Don Quixote and Sancho Panza arrive at the place where they were trampled by the bulls. Don Quixote decides that he, Sancho, Samson Carrasco, Master Nicolas, and Pero Perez should all become shepherds during the year that he's not allowed to practice knight-errantry. Before they fall asleep for the night, he and Sancho Panza get in yet another argument about Sancho's overuse of proverbs.

Part 2, Chapter 68

Don Quixote, unable to sleep, wakes Sancho Panza and scolds him once more for failing to complete his assigned lashings to release Dulcinea del Toboso from her enchantment. They are interrupted by 60 pigs being driven to market who trample master, squire, horse, and donkey. Don Quixote feels this is just punishment for his sins. Sancho Panza says that his master's sins aren't his, and returns to bed.

The next day, they find themselves surrounded by a group of men carrying lances and shields. Don Quixote and Sancho Panza are escorted back to the Duke and Duchess's castle.

Part 2, Chapter 69

A funeral scene greets the former knight-errant and his squire when they arrive at the castle. Altisidora is supposedly hovering between life and death, and it's up to Sancho Panza to bring her back, which requires him receiving 25 slaps to the face as well as numerous pinches and pinpricks. He vehemently opposes this idea but acquiesces after Don Quixote intervenes. Altisidora comes back to life, and Don Quixote begs Sancho Panza to take the rest of his 3,300 lashes to disenchant Dulcinea. Sancho Panza absolutely refuses, and Altisidora suddenly sits up. She curses Don Quixote and heaps praise on Sancho Panza. The fake funeral thus concluded, Don Quixote and Sancho Panza are escorted to their old rooms.

Part 2, Chapter 70

Samson Carrasco visited the Duke and Duchess after learning of Don Quixote's whereabouts from the page who delivered the letter to Teresa Panza. The Duke and Duchess, aware of Samson's plan to make Don Quixote give up his knighthood, come up with one more elaborate prank to play on the former knight, which is why Altisidora pretended to be dead.

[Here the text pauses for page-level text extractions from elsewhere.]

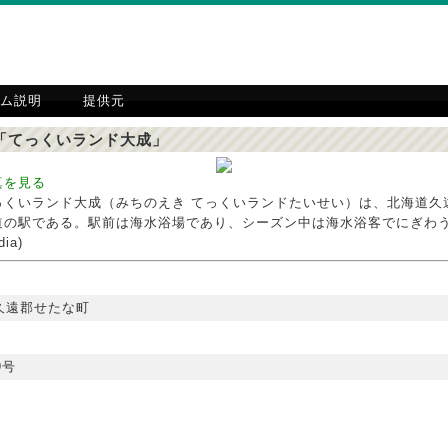
ム説明
提供元
「てっくいランド大成」
真を見る
っくいランド大成（みちのえき てっくいランドたいせい）は、北海道久
道の駅である。駅前は海水浴場であり、シーズン中は海水浴客でにぎわう
dia)
久遠郡せたな町
9号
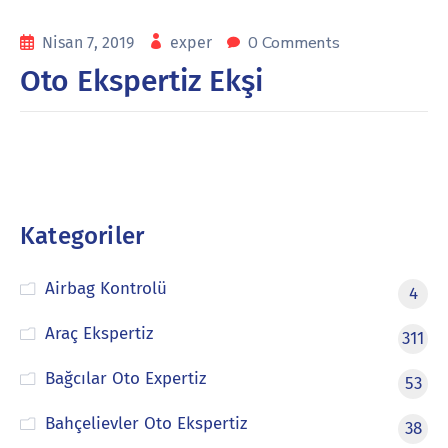
0 Comments
Nisan 7, 2019
exper
Oto Ekspertiz Ekşi
Kategoriler
Airbag Kontrolü
4
Araç Ekspertiz
311
Bağcılar Oto Expertiz
53
Bahçelievler Oto Ekspertiz
38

The aforementioned young woman storms into Don Quixote and Sancho Panza's apartment upon orders from the Duke and Duchess. She tries to make Don Quixote feel guilty for not returning her (fake) affections. Don Quixote in return tells Altisidora that she needs to forget about him and worry about her own modesty. She finally blows up at him, sneering, "Do you really think, you born loser, you beaten-up hulk, that I died for you?" When the Duchess later asks "if Altisidora was still in his good graces," Don Quixote says she should focus on her lacework instead of falling in love willy-nilly. Altisidora promises she will forget Don Quixote at once.

Analysis

Now that his time as a knight is drawing to an end, Don Quixote sets his sights on another literary genre to imitate: the pastoral romance. Set in the countryside, these stories focus on "pseudo-shepherds" who write songs about the frustrations of love. Don Quixote's easy jump from one genre to the other challenges the idea that chivalric romances were the cause of his insanity in the first place. Maybe becoming a knight- errant was just an escape from the drudgery of everyday life; perhaps he's bored with his current position and wants to lead a life worth writing about. One thing is certain: real life doesn't, and will never, live up to his idyllic expectations.

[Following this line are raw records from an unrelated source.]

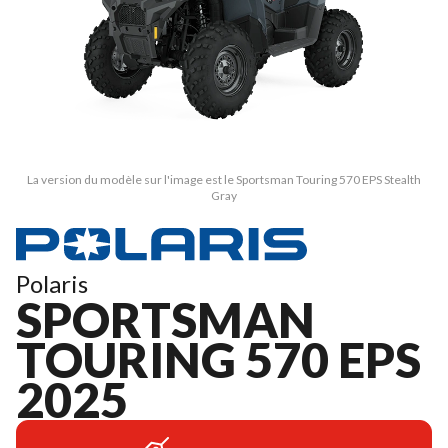
La version du modèle sur l'image est le Sportsman Touring 570 EPS Stealth
Gray
Polaris
SPORTSMAN
TOURING 570 EPS
2025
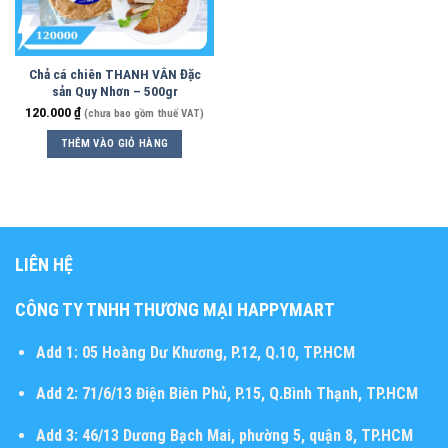
Chả cá chiên THANH VÂN Đặc
sản Quy Nhơn – 500gr
120.000
₫
(chưa bao gồm thuế VAT)
THÊM VÀO GIỎ HÀNG
LIÊN HỆ
CÔNG TY TNHH THƯƠNG MẠI HAPPYMART
Add 1:
05 Hoàng Dư Khương, P.12, Q.10, TP.HCM
Add 2:
71/6/13 Điện Biên Phủ, P.15, Q.Bình Thạnh, TP.HCM
Add 3:
46/13 Dương Bạch Mai, phường 5, quận 8, TP.HCM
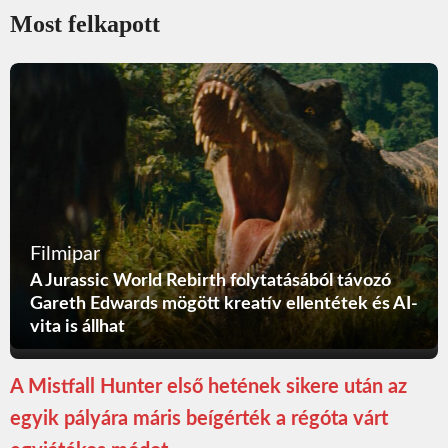
Most felkapott
Filmipar
A Jurassic World Rebirth folytatásából távozó
Gareth Edwards mögött kreatív ellentétek és AI-
vita is állhat
A Mistfall Hunter első hetének sikere után az
egyik pályára máris beígérték a régóta várt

Don Quixote has so fully embodied his role as a knight that it's hard to think of him as anything else. Sancho Panza can't even remember the Don's birth name, asking, "But what have the Panzas got to do with the Quixotes?" as they discuss how squires are sometimes punished for the deeds of their masters. Don Quixote's real name is Alonso Quixano, and Sancho Panza certainly knows that because he's known the Don his whole life. To Sancho Panza, Don Quixote isn't just a crazy guy with impossible dreams—he's truly a knight-errant. Cervantes is saying that you can be whomever you want to be, but as seen at the end of the story, it may come with a cost.